* _Supplied data_

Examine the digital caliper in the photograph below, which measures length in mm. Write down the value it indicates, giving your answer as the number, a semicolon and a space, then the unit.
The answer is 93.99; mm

...

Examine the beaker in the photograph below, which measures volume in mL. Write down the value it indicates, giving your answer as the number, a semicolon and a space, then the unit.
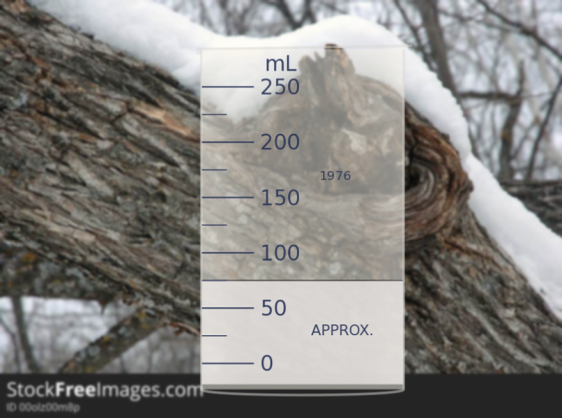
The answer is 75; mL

---

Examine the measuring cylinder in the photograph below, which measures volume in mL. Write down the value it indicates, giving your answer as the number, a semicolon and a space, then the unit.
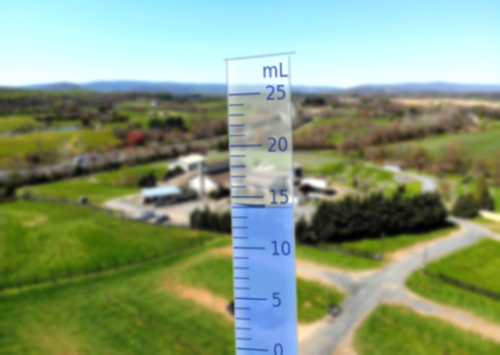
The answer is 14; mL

* _Exercise details_
Rewrite only the lines from the one with "Examine the digital" up to and including the one with "The answer is 93.99; mm", with "Write down" changed to "Record" and nothing else altered.

* _Completed task_
Examine the digital caliper in the photograph below, which measures length in mm. Record the value it indicates, giving your answer as the number, a semicolon and a space, then the unit.
The answer is 93.99; mm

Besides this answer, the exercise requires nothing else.